Captopril is an example of an ACE inhibitor used off-label for hypertension and proteinuria in neonates, infants, and children. Prevents conversion of angiotensin I to angiotensin II, a potent vasoconstrictor, resulting in lower aldosterone secretion.



Further Outpatient Care

See the list below:

  • Annual renal function screening with urinalysis, blood testing for BUN and creatinine levels, and blood pressure assessment is indicated.

  • Annual ophthalmological evaluation is indicated for detection of glaucoma.

  • Orthopedic consultations are indicated as needed.

Further Inpatient Care

See the list below:

  • Admit patients with nail-patella syndrome (NPS) for testing and renal transplantation if end-stage renal disease is progressive.

  • If the patient has severe joint problems, surgery such as joint replacement or patellar realignment may be required.

Inpatient & Outpatient Medications

See the list below:

  • ACE inhibitors should be used to treat proteinuria and/or hypertension in nail-patella syndrome. Consultation with a nephrologist may permit implementation of prophylactic treatment with ACE inhibitor medication prior to overt proteinuria or hypertension.

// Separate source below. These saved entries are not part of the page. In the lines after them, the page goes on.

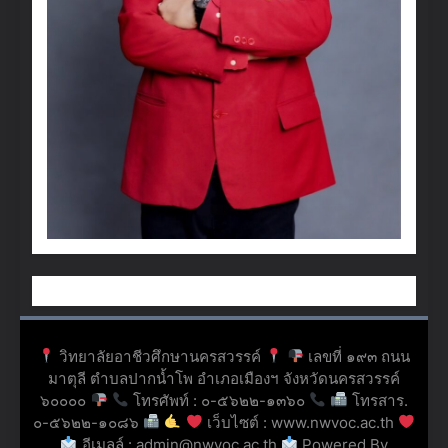
วิทยาลัยอาชีวศึกษานครสวรรค์
เลขที่ ๑๙๓ ถนน
มาตุลี ตำบลปากน้ำโพ อำเภอเมืองฯ จังหวัดนครสวรรค์
๖๐๐๐๐
โทรศัพท์ : ๐-๕๖๒๒-๑๓๖๐
โทรสาร.
๐-๕๖๒๒-๑๐๘๖
เว็บไซต์ : www.nwvoc.ac.th
อีเมลล์ : admin@nwvoc.ac.th
Powered By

  • Prednisone, vitamin D replacement, and thiazides are appropriate to manage nephrotic syndrome and end-stage renal failure (ESRF).


See the list below:

  • Transfer may be required for further evaluation and renal transplantation.


See the list below:

  • Glaucoma

  • Osteoarthritis

  • Nephrotic syndrome

  • ESRF


See the list below:

  • Approximately 30-55% of patients with nail-patella syndrome develop nephropathy, which may lead to ESRF in about 5% of patients.

  • Prognosis after renal transplantation is good.

Patient Education

See the list below:

  • Genetic counseling is recommended because the risk of having affected offspring is 50%. Prenatal diagnosis using molecular analysis is possible but because of the marked intrafamilial variability, the severity of the condition in an affected child cannot be predicted.

  • Stress the importance of regular assessment of renal function to the patient.

  • The patient should receive annual glaucoma checks.